It is therefore simplistic to blame only Governor Ganduje for removing the Emir; more so as we know every Nigerian politician in his situation who would have acted like him. However, his officials should have subjected to rigorous scrutiny, the procedures and processes to be followed. For example, while assuring the governor of his powers to remove an Emir, the expedience of following due process in exercising the highlighted power should have been correspondingly emphasized. The alleged wrongs of the accused should have been clearly conveyed to him and his documented responses obtained. The argument by some government officials that the removal was merely administrative suggests that sufficient effort was not made to ensure that the envisaged administrative handling did not breach the principles of natural justice. While it is true that an administrative action does not have to follow a purely technical procedure as is done in the courts, the accused must be given a chance to state his own case just as his accusers must be fair and just by not doubling as the judge. Attention should also have been drawn to the not too distant case of Emir Jokolo which established that the curtailment of anyone’s movement in our current dispensation requires judicial sanction.
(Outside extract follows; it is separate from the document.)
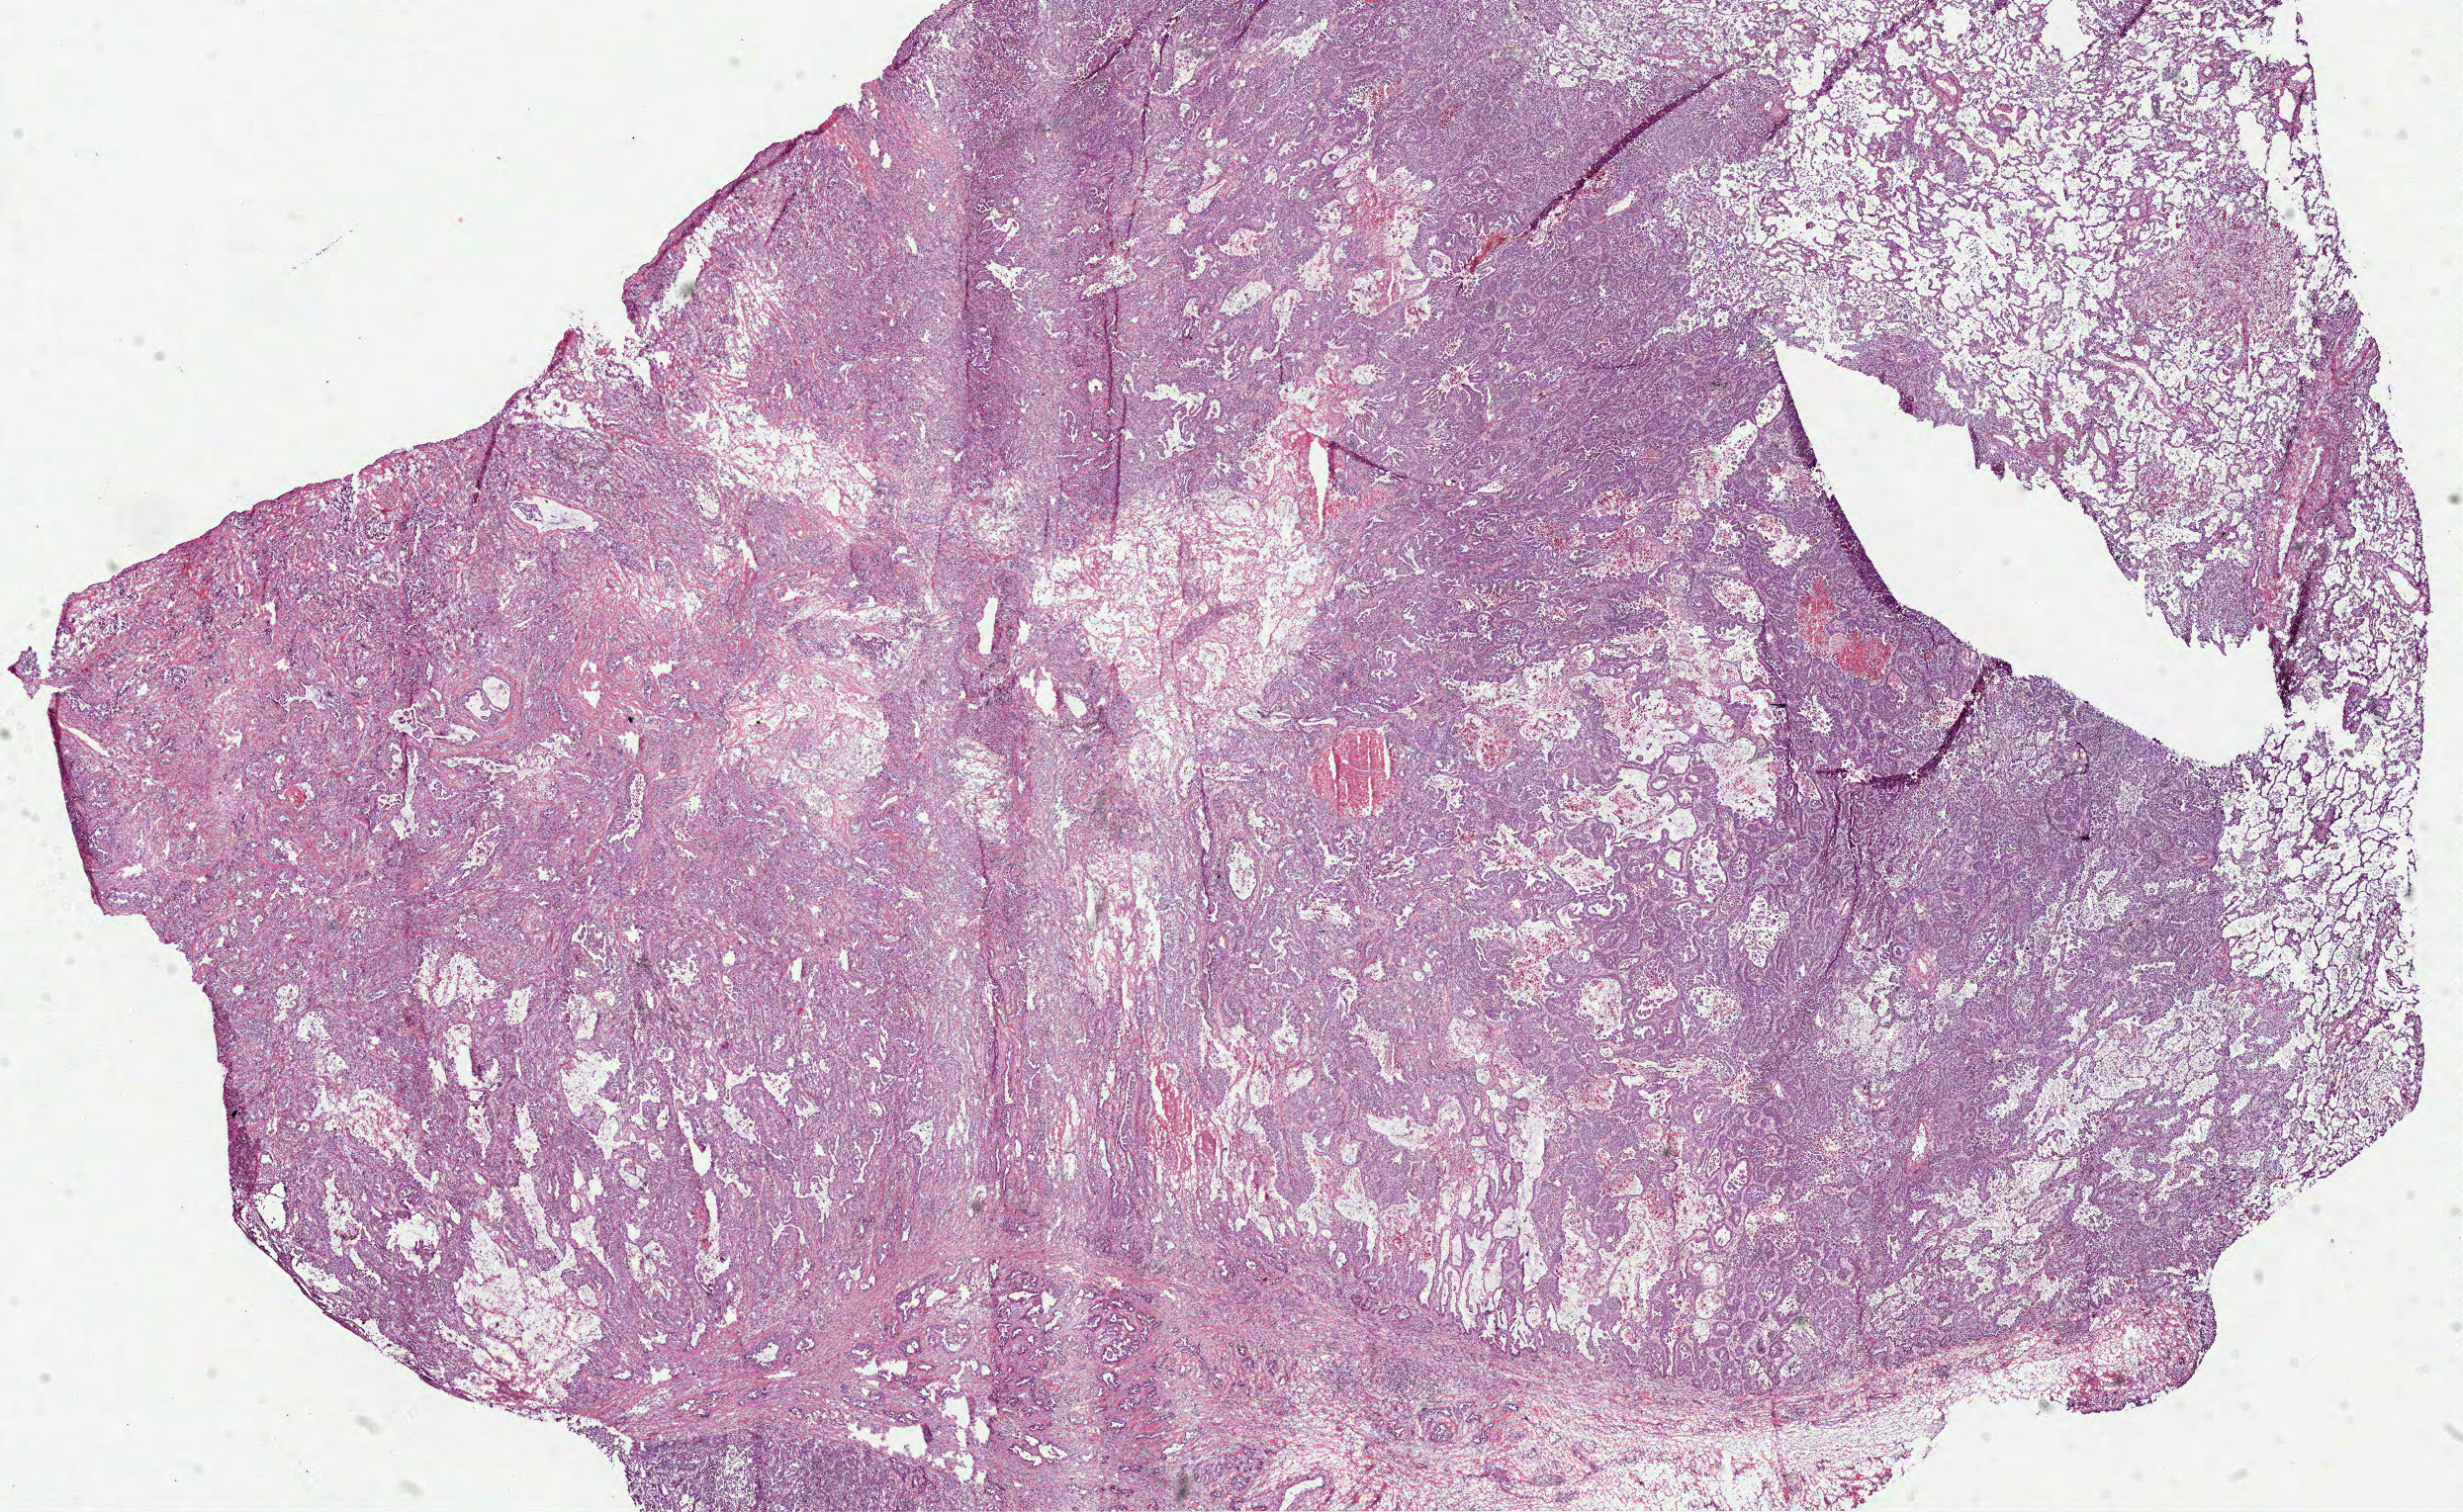
Whole-slide histology image, H&E-stained, shown as a low-resolution overview of the whole scanned area (about 20.1 x 12.3 mm), frozen section from the bottom of the tissue portion, primary tumour sample from the lung. Male, age 52 years at initial diagnosis. Composition of this section per pathologist review: tumour cells 67%, tumour nuclei 75%, normal cells 10%, stromal cells 15%, necrosis 8%.
* TNM: T2a N1 M0
* histologic diagnosis: Adenocarcinoma, NOS (upper lobe, lung)
* AJCC pathologic stage: IIA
At the time of preparing this piece, ex-Emir Sanusi’s lawyers had said they were going to court which now precludes us from further comments. What remains now is to return to the Calabar issue with a few suggestions on the futility of using security to explain off unfathomable posers. Bearing in mind that Nigerian state legislators generally do whatever their state governors desire, Governor Ayade should get members of the Cross-River State House of Assembly out of their hiding under the cover of security and forthwith confirm Justice Akon Ikpeme as Chief Judge of the state. If not, the NJC, should in line with prevailing practice discipline any judge of the state who accepts to be sworn-in as Chief Judge without NJC’s consent. We recall other areas such as elections where officials often credit their inept actions to logistic problems. We are also familiar with airline officials who repeatedly, like robots, describe their lacklustre performance, as ‘due operational reasons’ but we do not expect our security agencies to condone the trend whereby state actors use their precious term, ‘security’ as a cover for inexplicable actions.